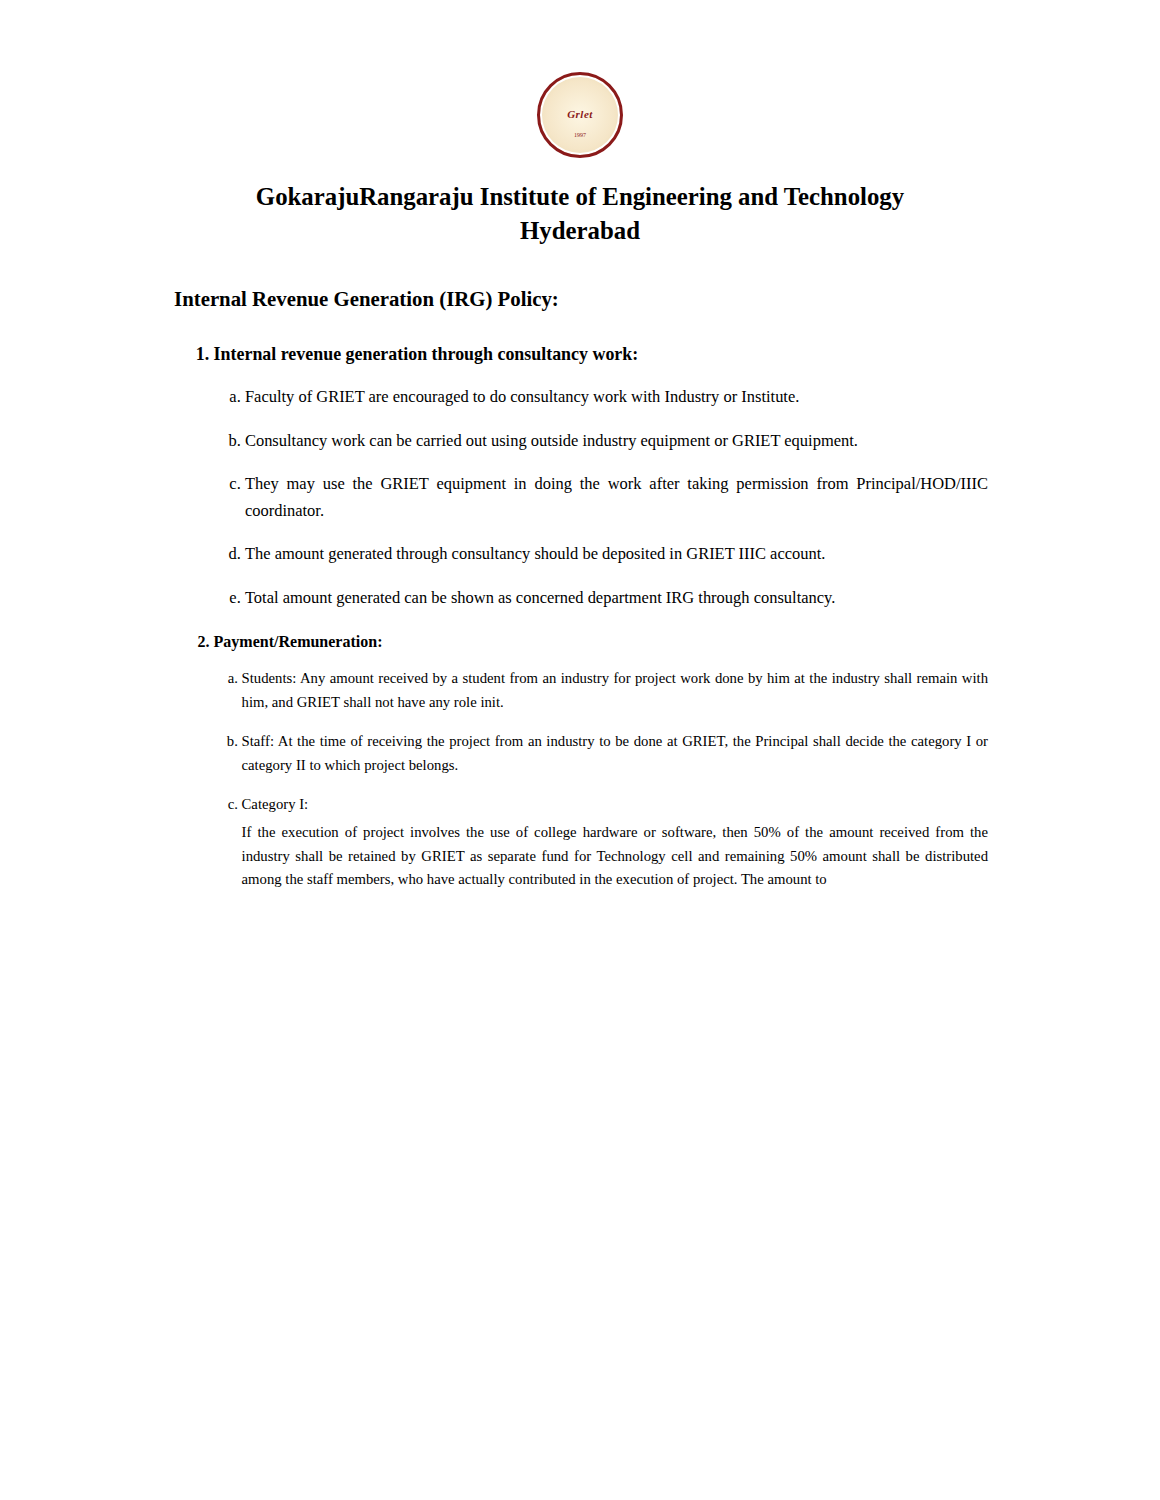GokarajuRangaraju Institute of Engineering and Technology
Hyderabad
Internal Revenue Generation (IRG) Policy:
Internal revenue generation through consultancy work:
Faculty of GRIET are encouraged to do consultancy work with Industry or Institute.
Consultancy work can be carried out using outside industry equipment or GRIET equipment.
They may use the GRIET equipment in doing the work after taking permission from Principal/HOD/IIIC coordinator.
The amount generated through consultancy should be deposited in GRIET IIIC account.
Total amount generated can be shown as concerned department IRG through consultancy.
Payment/Remuneration:
Students: Any amount received by a student from an industry for project work done by him at the industry shall remain with him, and GRIET shall not have any role init.
Staff: At the time of receiving the project from an industry to be done at GRIET, the Principal shall decide the category I or category II to which project belongs.
Category I: If the execution of project involves the use of college hardware or software, then 50% of the amount received from the industry shall be retained by GRIET as separate fund for Technology cell and remaining 50% amount shall be distributed among the staff members, who have actually contributed in the execution of project. The amount to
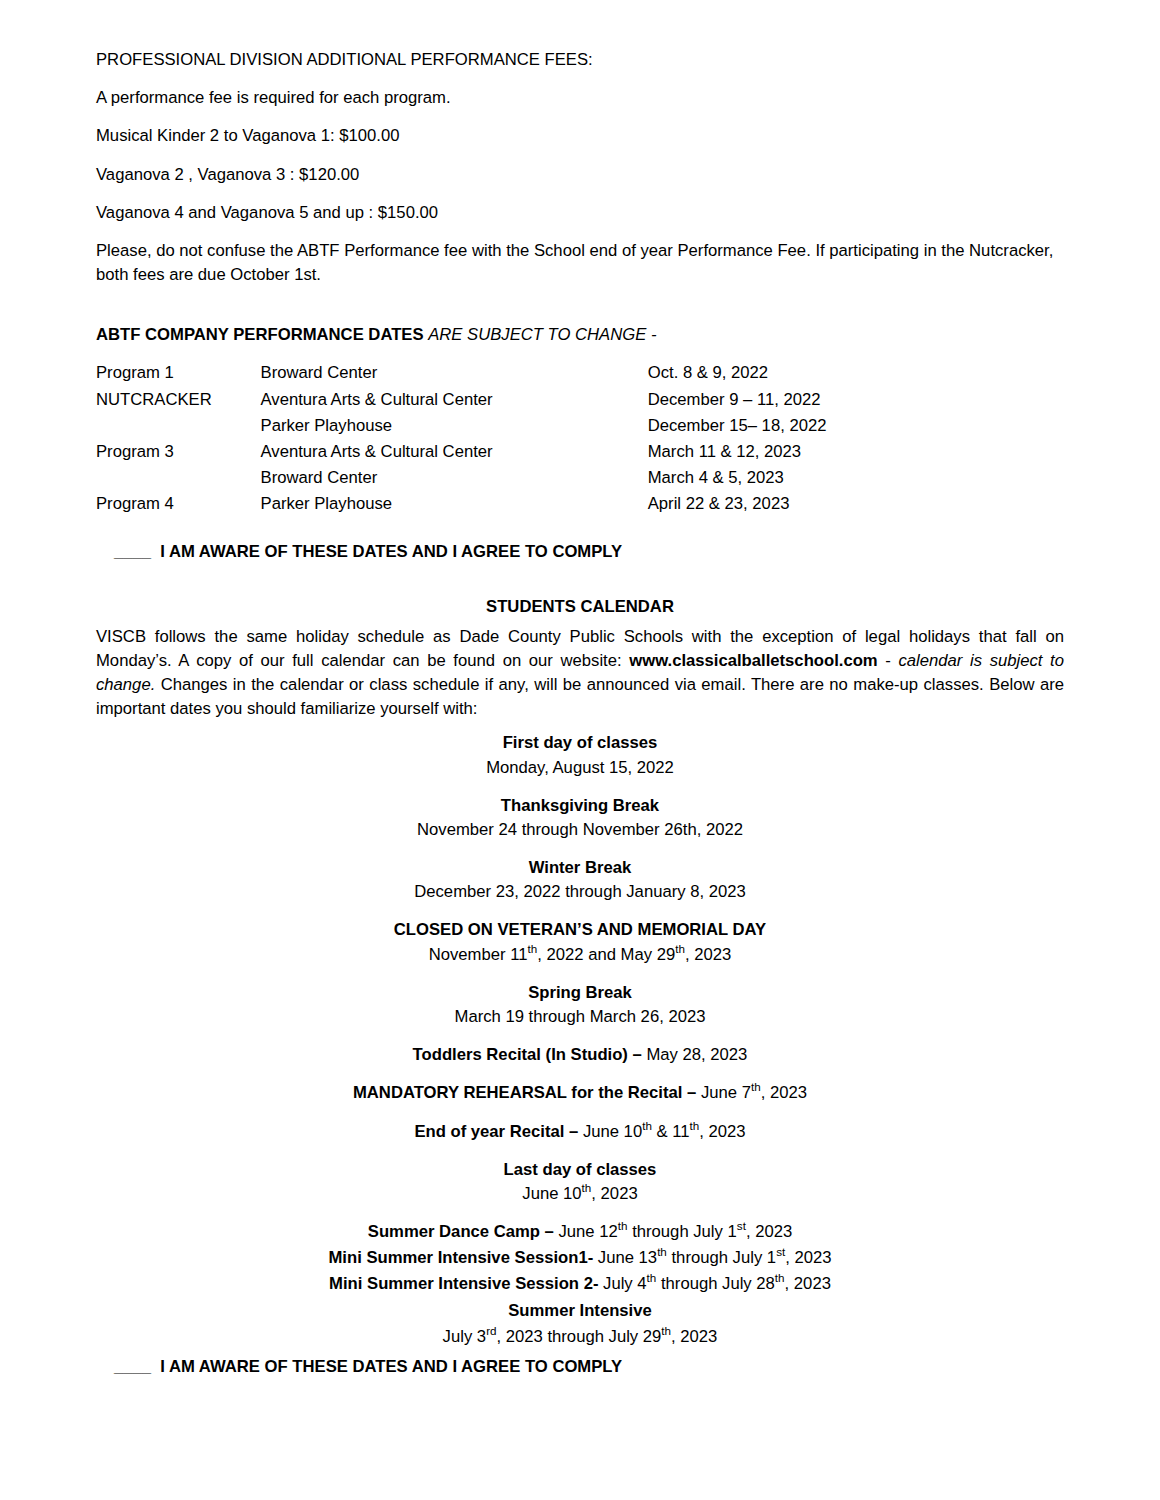PROFESSIONAL DIVISION ADDITIONAL PERFORMANCE FEES:
A performance fee is required for each program.
Musical Kinder 2 to Vaganova 1: $100.00
Vaganova 2 , Vaganova 3 : $120.00
Vaganova 4 and Vaganova 5 and up : $150.00
Please, do not confuse the ABTF Performance fee with the School end of year Performance Fee. If participating in the Nutcracker, both fees are due October 1st.
ABTF COMPANY PERFORMANCE DATES ARE SUBJECT TO CHANGE -
| Program 1 | Broward Center | Oct. 8 & 9, 2022 |
| NUTCRACKER | Aventura Arts & Cultural Center | December 9 – 11, 2022 |
| | Parker Playhouse | December 15– 18, 2022 |
| Program 3 | Aventura Arts & Cultural Center | March 11 & 12, 2023 |
| | Broward Center | March 4 & 5, 2023 |
| Program 4 | Parker Playhouse | April 22 & 23, 2023 |
____ I AM AWARE OF THESE DATES AND I AGREE TO COMPLY
STUDENTS CALENDAR
VISCB follows the same holiday schedule as Dade County Public Schools with the exception of legal holidays that fall on Monday’s. A copy of our full calendar can be found on our website: www.classicalballetschool.com - calendar is subject to change. Changes in the calendar or class schedule if any, will be announced via email. There are no make-up classes. Below are important dates you should familiarize yourself with:
First day of classes Monday, August 15, 2022
Thanksgiving Break November 24 through November 26th, 2022
Winter Break December 23, 2022 through January 8, 2023
CLOSED ON VETERAN’S AND MEMORIAL DAY November 11th, 2022 and May 29th, 2023
Spring Break March 19 through March 26, 2023
Toddlers Recital (In Studio) – May 28, 2023
MANDATORY REHEARSAL for the Recital – June 7th, 2023
End of year Recital – June 10th & 11th, 2023
Last day of classes June 10th, 2023
Summer Dance Camp – June 12th through July 1st, 2023
Mini Summer Intensive Session1- June 13th through July 1st, 2023
Mini Summer Intensive Session 2- July 4th through July 28th, 2023
Summer Intensive
July 3rd, 2023 through July 29th, 2023
____ I AM AWARE OF THESE DATES AND I AGREE TO COMPLY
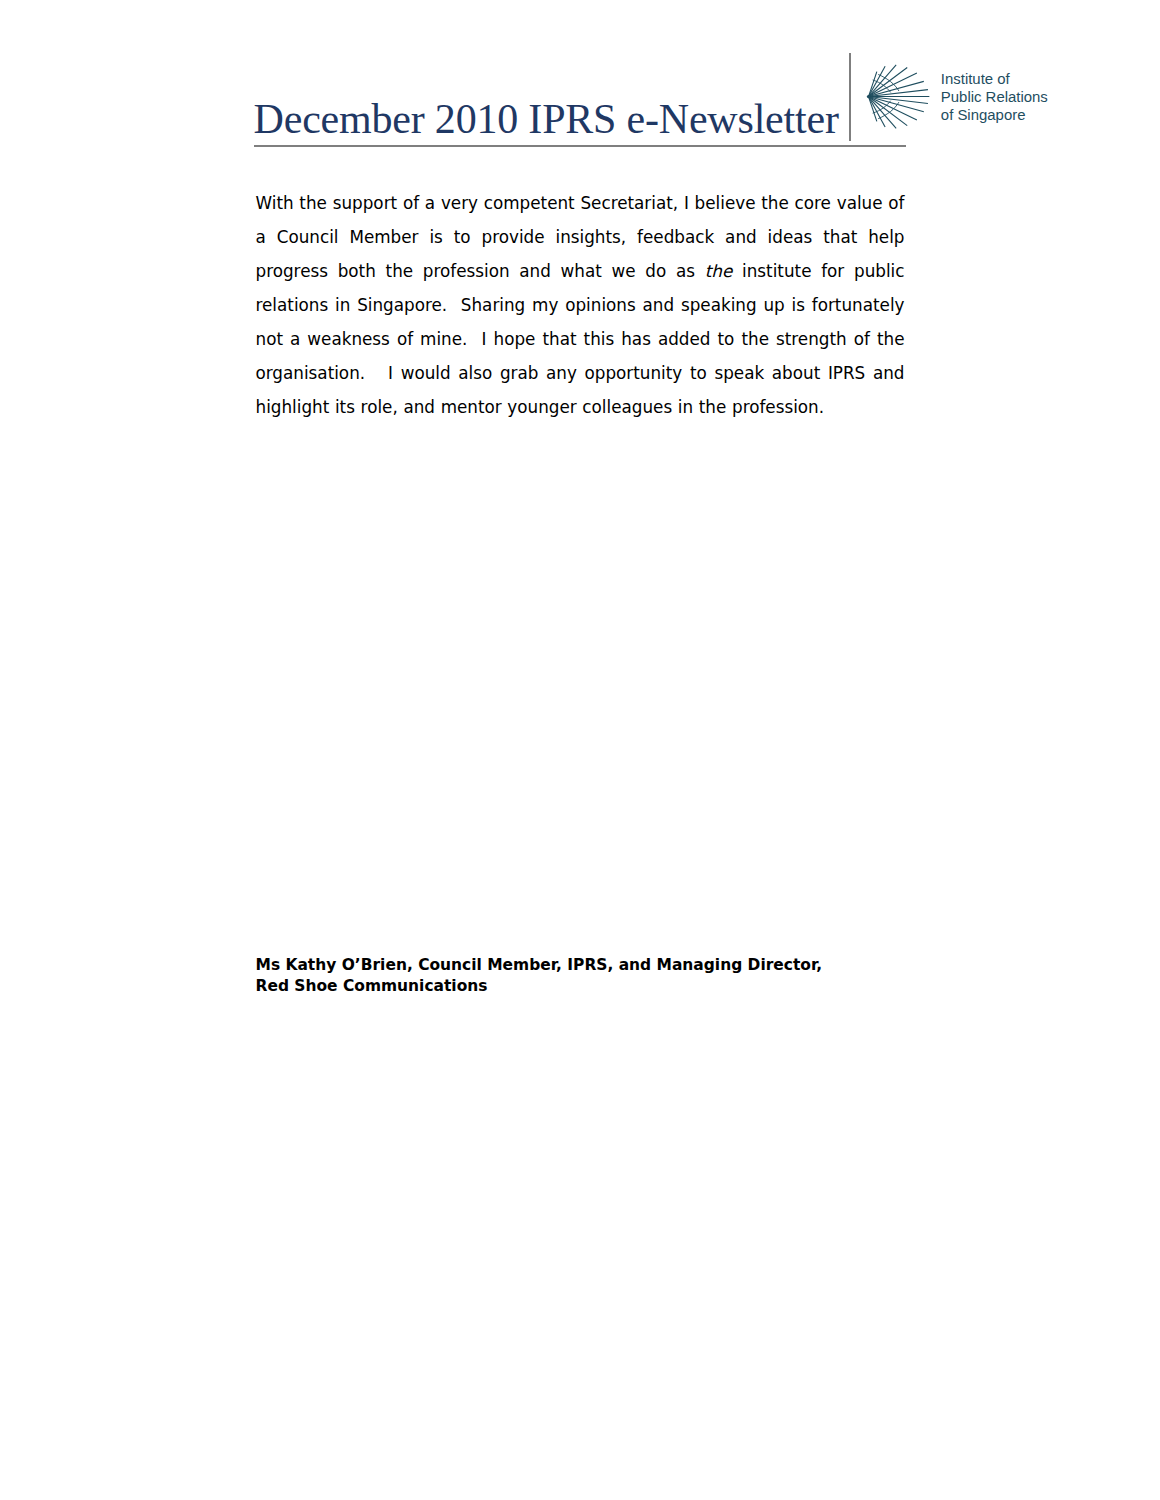December 2010 IPRS e-Newsletter
Institute of
Public Relations
of Singapore
With the support of a very competent Secretariat, I believe the core value of a Council Member is to provide insights, feedback and ideas that help progress both the profession and what we do as the institute for public relations in Singapore. Sharing my opinions and speaking up is fortunately not a weakness of mine. I hope that this has added to the strength of the organisation. I would also grab any opportunity to speak about IPRS and highlight its role, and mentor younger colleagues in the profession.
Ms Kathy O’Brien, Council Member, IPRS, and Managing Director,
Red Shoe Communications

□ □ □ □ □ □ □

PROBLEM TO SOLVE:
Transcribe everything above exactly. Do not include the pictures.

RESPONSE AREA:
GokarajuRangaraju Institute of Engineering and Technology
Hyderabad
Internal Revenue Generation (IRG) Policy:
Internal revenue generation through consultancy work:
Faculty of GRIET are encouraged to do consultancy work with Industry or Institute.
Consultancy work can be carried out using outside industry equipment or GRIET equipment.
They may use the GRIET equipment in doing the work after taking permission from Principal/HOD/IIIC coordinator.
The amount generated through consultancy should be deposited in GRIET IIIC account.
Total amount generated can be shown as concerned department IRG through consultancy.
Payment/Remuneration:
Students: Any amount received by a student from an industry for project work done by him at the industry shall remain with him, and GRIET shall not have any role init.
Staff: At the time of receiving the project from an industry to be done at GRIET, the Principal shall decide the category I or category II to which project belongs.
Category I: If the execution of project involves the use of college hardware or software, then 50% of the amount received from the industry shall be retained by GRIET as separate fund for Technology cell and remaining 50% amount shall be distributed among the staff members, who have actually contributed in the execution of project. The amount to
PROFESSIONAL DIVISION ADDITIONAL PERFORMANCE FEES:
A performance fee is required for each program.
Musical Kinder 2 to Vaganova 1: $100.00
Vaganova 2 , Vaganova 3 : $120.00
Vaganova 4 and Vaganova 5 and up : $150.00
Please, do not confuse the ABTF Performance fee with the School end of year Performance Fee. If participating in the Nutcracker, both fees are due October 1st.
ABTF COMPANY PERFORMANCE DATES ARE SUBJECT TO CHANGE -
| Program 1 | Broward Center | Oct. 8 & 9, 2022 |
| NUTCRACKER | Aventura Arts & Cultural Center | December 9 – 11, 2022 |
| | Parker Playhouse | December 15– 18, 2022 |
| Program 3 | Aventura Arts & Cultural Center | March 11 & 12, 2023 |
| | Broward Center | March 4 & 5, 2023 |
| Program 4 | Parker Playhouse | April 22 & 23, 2023 |
____ I AM AWARE OF THESE DATES AND I AGREE TO COMPLY
STUDENTS CALENDAR
VISCB follows the same holiday schedule as Dade County Public Schools with the exception of legal holidays that fall on Monday’s. A copy of our full calendar can be found on our website: www.classicalballetschool.com - calendar is subject to change. Changes in the calendar or class schedule if any, will be announced via email. There are no make-up classes. Below are important dates you should familiarize yourself with:
First day of classes Monday, August 15, 2022
Thanksgiving Break November 24 through November 26th, 2022
Winter Break December 23, 2022 through January 8, 2023
CLOSED ON VETERAN’S AND MEMORIAL DAY November 11th, 2022 and May 29th, 2023
Spring Break March 19 through March 26, 2023
Toddlers Recital (In Studio) – May 28, 2023
MANDATORY REHEARSAL for the Recital – June 7th, 2023
End of year Recital – June 10th & 11th, 2023
Last day of classes June 10th, 2023
Summer Dance Camp – June 12th through July 1st, 2023
Mini Summer Intensive Session1- June 13th through July 1st, 2023
Mini Summer Intensive Session 2- July 4th through July 28th, 2023
Summer Intensive
July 3rd, 2023 through July 29th, 2023
____ I AM AWARE OF THESE DATES AND I AGREE TO COMPLY
December 2010 IPRS e-Newsletter
Institute of
Public Relations
of Singapore
With the support of a very competent Secretariat, I believe the core value of a Council Member is to provide insights, feedback and ideas that help progress both the profession and what we do as the institute for public relations in Singapore. Sharing my opinions and speaking up is fortunately not a weakness of mine. I hope that this has added to the strength of the organisation. I would also grab any opportunity to speak about IPRS and highlight its role, and mentor younger colleagues in the profession.
Ms Kathy O’Brien, Council Member, IPRS, and Managing Director,
Red Shoe Communications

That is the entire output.